Where a picture appears, leave it out, and transcribe all the lines below exactly.

———

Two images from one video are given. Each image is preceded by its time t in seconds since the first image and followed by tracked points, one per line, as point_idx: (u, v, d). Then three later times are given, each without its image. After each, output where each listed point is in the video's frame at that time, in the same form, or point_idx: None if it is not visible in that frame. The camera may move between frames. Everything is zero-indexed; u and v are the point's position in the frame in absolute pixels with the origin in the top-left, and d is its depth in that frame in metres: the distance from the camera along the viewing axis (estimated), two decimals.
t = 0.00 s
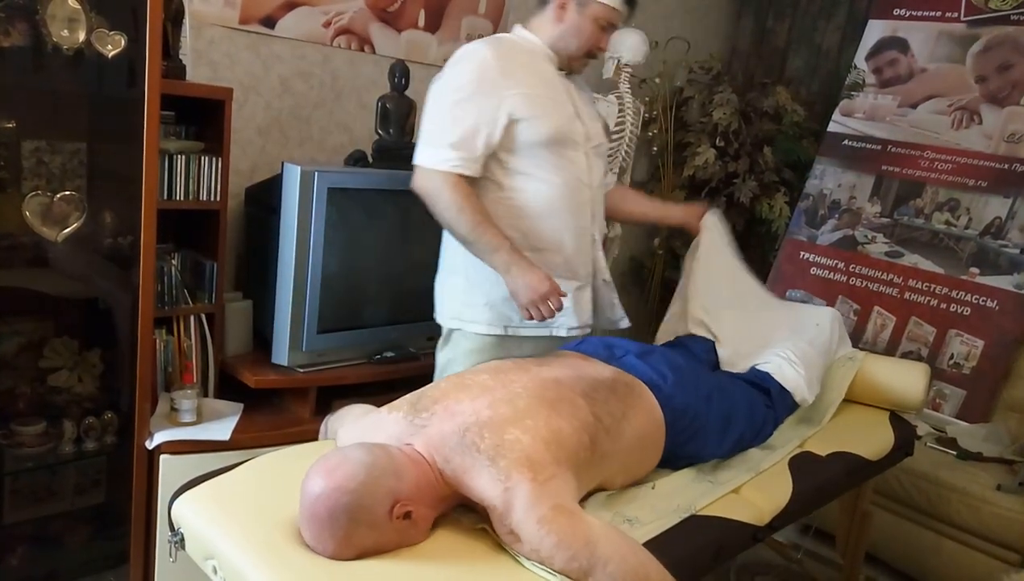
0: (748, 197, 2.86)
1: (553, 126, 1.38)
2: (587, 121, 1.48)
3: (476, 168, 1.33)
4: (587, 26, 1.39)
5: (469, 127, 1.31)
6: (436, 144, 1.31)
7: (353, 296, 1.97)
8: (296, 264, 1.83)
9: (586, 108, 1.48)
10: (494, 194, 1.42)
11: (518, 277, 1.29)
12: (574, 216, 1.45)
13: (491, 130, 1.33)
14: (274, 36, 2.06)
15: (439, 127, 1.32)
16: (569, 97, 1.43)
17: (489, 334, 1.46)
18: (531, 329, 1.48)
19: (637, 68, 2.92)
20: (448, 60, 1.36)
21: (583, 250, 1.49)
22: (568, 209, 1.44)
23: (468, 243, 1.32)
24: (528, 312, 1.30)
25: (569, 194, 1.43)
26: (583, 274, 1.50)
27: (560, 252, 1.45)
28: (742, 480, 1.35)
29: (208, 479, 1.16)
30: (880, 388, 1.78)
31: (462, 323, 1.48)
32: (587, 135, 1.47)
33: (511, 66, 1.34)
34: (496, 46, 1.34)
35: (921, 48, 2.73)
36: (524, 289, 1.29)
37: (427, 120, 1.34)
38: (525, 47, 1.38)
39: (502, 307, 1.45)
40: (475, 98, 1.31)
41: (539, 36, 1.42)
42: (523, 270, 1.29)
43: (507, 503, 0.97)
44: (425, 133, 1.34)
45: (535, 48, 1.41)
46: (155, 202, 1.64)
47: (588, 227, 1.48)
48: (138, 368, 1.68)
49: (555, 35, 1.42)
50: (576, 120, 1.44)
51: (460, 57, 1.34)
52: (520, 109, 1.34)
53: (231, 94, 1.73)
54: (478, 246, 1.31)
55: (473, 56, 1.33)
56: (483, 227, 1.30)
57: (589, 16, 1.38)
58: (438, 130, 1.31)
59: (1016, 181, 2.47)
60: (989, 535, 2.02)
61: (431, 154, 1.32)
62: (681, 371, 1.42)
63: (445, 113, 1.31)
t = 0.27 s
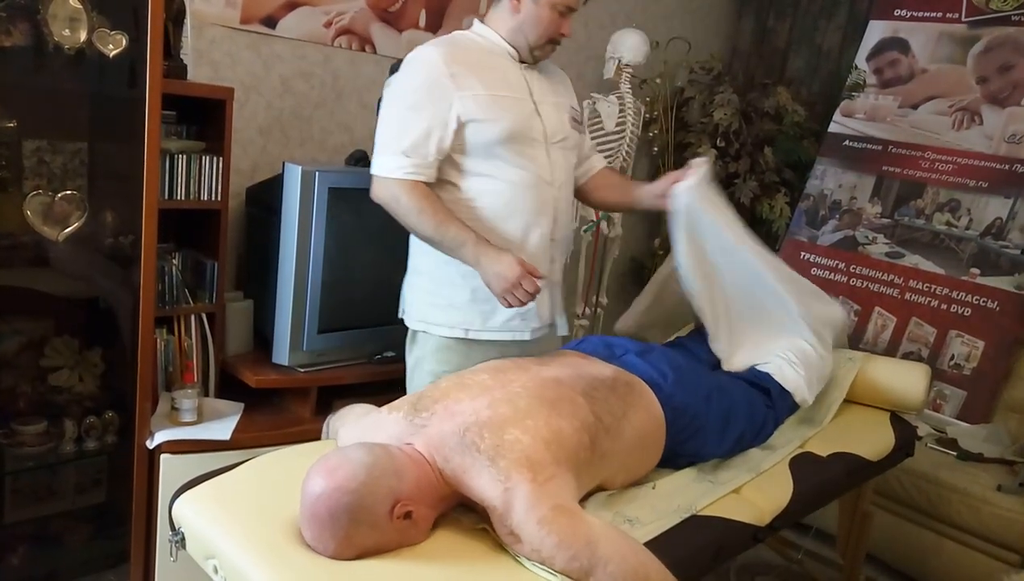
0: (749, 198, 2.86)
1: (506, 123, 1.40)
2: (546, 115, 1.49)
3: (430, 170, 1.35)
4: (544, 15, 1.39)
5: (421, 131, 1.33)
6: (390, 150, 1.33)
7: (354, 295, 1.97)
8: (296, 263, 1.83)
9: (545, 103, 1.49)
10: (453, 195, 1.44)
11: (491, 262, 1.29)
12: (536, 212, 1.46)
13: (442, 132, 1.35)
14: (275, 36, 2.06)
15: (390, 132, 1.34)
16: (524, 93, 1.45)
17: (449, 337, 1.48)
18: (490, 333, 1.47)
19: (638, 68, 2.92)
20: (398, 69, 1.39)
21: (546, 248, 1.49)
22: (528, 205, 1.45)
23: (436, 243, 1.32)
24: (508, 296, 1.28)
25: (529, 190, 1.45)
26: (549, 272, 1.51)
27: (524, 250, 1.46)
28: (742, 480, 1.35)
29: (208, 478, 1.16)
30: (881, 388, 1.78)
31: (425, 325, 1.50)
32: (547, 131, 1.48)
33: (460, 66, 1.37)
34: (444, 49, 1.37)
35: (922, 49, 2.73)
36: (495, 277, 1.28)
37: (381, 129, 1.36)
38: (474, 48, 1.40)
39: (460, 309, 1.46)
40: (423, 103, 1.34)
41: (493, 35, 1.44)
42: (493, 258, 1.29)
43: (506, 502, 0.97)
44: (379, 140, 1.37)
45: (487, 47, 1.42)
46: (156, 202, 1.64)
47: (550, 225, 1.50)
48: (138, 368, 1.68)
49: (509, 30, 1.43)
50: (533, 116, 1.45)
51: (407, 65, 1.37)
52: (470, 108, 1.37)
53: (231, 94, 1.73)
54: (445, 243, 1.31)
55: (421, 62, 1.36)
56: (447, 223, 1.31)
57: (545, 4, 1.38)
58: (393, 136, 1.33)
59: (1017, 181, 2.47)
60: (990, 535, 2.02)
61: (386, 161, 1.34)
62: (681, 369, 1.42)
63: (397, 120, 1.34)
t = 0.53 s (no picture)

———

- **SOLUTION TO THIS EXERCISE**:
Two images from one video are given. Each image is preceded by its time t in seconds since the first image and followed by tracked points, one per line, as point_idx: (u, v, d). Then three later times are given, each without its image. After each, output where each listed point is in the video's frame at that time, in the same form, or point_idx: None if it is not visible in that frame. The camera may move between frames. Everything is zero-indexed; u and v are the point's position in the frame in absolute pixels with the origin in the top-left, and d is its depth in that frame in metres: the distance from the camera along the viewing axis (estimated), two decimals.
t = 0.00 s
0: (748, 197, 2.86)
1: (553, 126, 1.38)
2: (587, 121, 1.48)
3: (476, 168, 1.33)
4: (587, 26, 1.39)
5: (469, 127, 1.31)
6: (436, 144, 1.31)
7: (353, 296, 1.97)
8: (296, 264, 1.83)
9: (586, 108, 1.48)
10: (494, 194, 1.42)
11: (518, 277, 1.29)
12: (574, 216, 1.45)
13: (491, 130, 1.33)
14: (274, 36, 2.06)
15: (439, 127, 1.32)
16: (569, 97, 1.43)
17: (489, 334, 1.46)
18: (531, 329, 1.48)
19: (637, 68, 2.92)
20: (448, 60, 1.36)
21: (583, 250, 1.49)
22: (568, 209, 1.44)
23: (468, 243, 1.32)
24: (528, 312, 1.30)
25: (569, 194, 1.43)
26: (583, 274, 1.50)
27: (560, 252, 1.45)
28: (742, 480, 1.35)
29: (208, 479, 1.16)
30: (880, 388, 1.78)
31: (462, 323, 1.48)
32: (587, 135, 1.47)
33: (511, 66, 1.34)
34: (496, 46, 1.34)
35: (921, 48, 2.73)
36: (524, 289, 1.29)
37: (427, 120, 1.34)
38: (525, 47, 1.38)
39: (502, 307, 1.45)
40: (475, 98, 1.31)
41: (539, 36, 1.42)
42: (523, 270, 1.29)
43: (507, 503, 0.97)
44: (425, 133, 1.34)
45: (535, 48, 1.41)
46: (155, 202, 1.64)
47: (588, 227, 1.48)
48: (138, 368, 1.68)
49: (555, 35, 1.42)
50: (576, 120, 1.44)
51: (460, 57, 1.34)
52: (520, 109, 1.34)
53: (231, 94, 1.73)
54: (478, 246, 1.31)
55: (473, 56, 1.33)
56: (483, 227, 1.30)
57: (589, 16, 1.38)
58: (438, 130, 1.31)
59: (1016, 181, 2.47)
60: (989, 535, 2.02)
61: (431, 154, 1.32)
62: (681, 371, 1.42)
63: (445, 113, 1.31)
t = 0.27 s
0: (749, 198, 2.86)
1: (506, 123, 1.40)
2: (546, 115, 1.49)
3: (430, 170, 1.35)
4: (544, 15, 1.39)
5: (421, 131, 1.33)
6: (390, 150, 1.33)
7: (354, 295, 1.97)
8: (296, 263, 1.83)
9: (545, 103, 1.49)
10: (453, 195, 1.44)
11: (491, 262, 1.29)
12: (536, 212, 1.46)
13: (442, 132, 1.35)
14: (275, 36, 2.06)
15: (390, 132, 1.34)
16: (524, 93, 1.45)
17: (449, 337, 1.48)
18: (490, 333, 1.47)
19: (638, 68, 2.92)
20: (398, 69, 1.39)
21: (546, 248, 1.49)
22: (528, 205, 1.45)
23: (436, 243, 1.32)
24: (508, 296, 1.28)
25: (529, 190, 1.45)
26: (549, 272, 1.51)
27: (524, 250, 1.46)
28: (742, 480, 1.35)
29: (208, 478, 1.16)
30: (881, 388, 1.78)
31: (425, 325, 1.50)
32: (547, 131, 1.48)
33: (460, 66, 1.37)
34: (444, 49, 1.37)
35: (922, 49, 2.73)
36: (495, 277, 1.28)
37: (381, 129, 1.36)
38: (474, 48, 1.40)
39: (460, 309, 1.46)
40: (423, 103, 1.34)
41: (493, 35, 1.44)
42: (493, 258, 1.29)
43: (506, 502, 0.97)
44: (379, 140, 1.37)
45: (487, 47, 1.42)
46: (156, 202, 1.64)
47: (550, 225, 1.50)
48: (138, 368, 1.68)
49: (509, 30, 1.43)
50: (533, 116, 1.45)
51: (407, 65, 1.37)
52: (470, 108, 1.37)
53: (231, 94, 1.73)
54: (445, 243, 1.31)
55: (421, 62, 1.36)
56: (447, 223, 1.31)
57: (545, 4, 1.38)
58: (393, 136, 1.33)
59: (1017, 181, 2.47)
60: (990, 535, 2.02)
61: (386, 161, 1.34)
62: (681, 369, 1.42)
63: (397, 120, 1.34)
t = 0.53 s (no picture)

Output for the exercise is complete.